The bank’s chief global strategist predicted that US equities will see an 8% long-term gain, given that prices have fallen so much. Kelly, speaking on Bloomberg Television Wednesday, also said bonds are attractive now, recommending a strong allocation to fixed income.

The bond market has sold off broadly this year, with investment-grade corporate bonds down roughly 20% this year and the logging a similarly sized drop.

“This is a time to be overweight equities for a long-term investor. I think bonds are back,” Kelly said Wednesday on Bloomberg Surveillance. 

Another reason for investors to stay cautiously optimistic could come Thursday with the release of the most recent inflation data. Kelly said that the consumer price index has already peaked and inflation should fall gradually through the beginning of 2023, though that may not be enough for consumers based on the political divide in the US.

Americans tend to judge the economy by their political leanings, and may miss when the course reverses, Kelly said. “Republicans always feel worse about the economy when there’s a Democrat in the White House and vice versa.”

With midterm elections still being decided across the country, the hope among some investors is that Republican control of one or both chambers of Congress would likely lessen Democrats’ ability to enact fiscal measures to prop up the economy if it slows.
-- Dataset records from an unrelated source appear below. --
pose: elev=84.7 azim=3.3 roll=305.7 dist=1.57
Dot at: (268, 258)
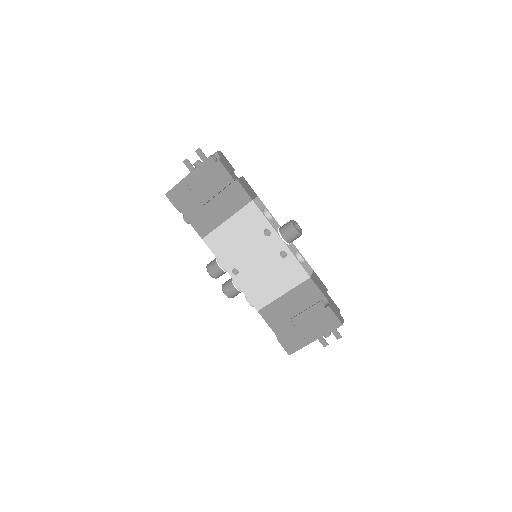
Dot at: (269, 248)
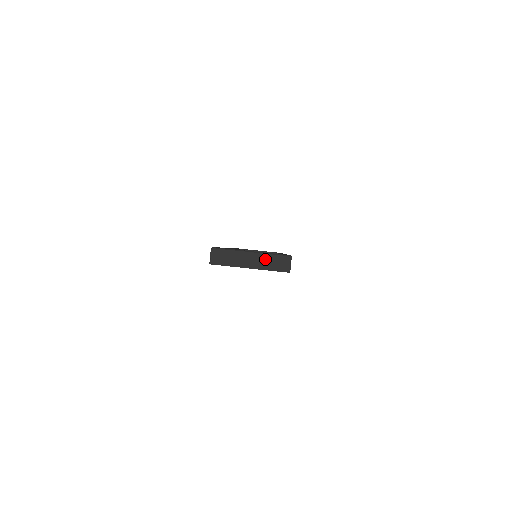
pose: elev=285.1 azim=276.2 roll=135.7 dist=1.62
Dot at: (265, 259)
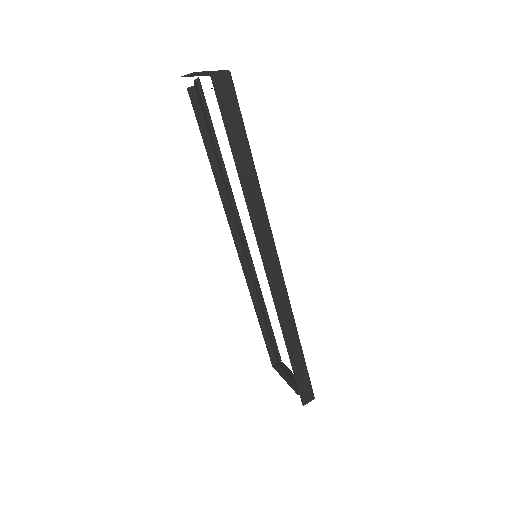
Dot at: (211, 72)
Contending with midterms is the trajectory of inflation, and history suggests stocks climb once elevated inflation peaks as the S&P 500 benchmark has delivered double-digit returns one year later. 

“The one thing that’s coming out of this election is there will be no fiscal stimulus before 2025, so at some stage, this economy weakens or falls into recession,” said Kelly. “The only game in town will be the Federal Reserve cutting interest rates to stimulate the economy. Gridlock means a more dovish Fed down the road.”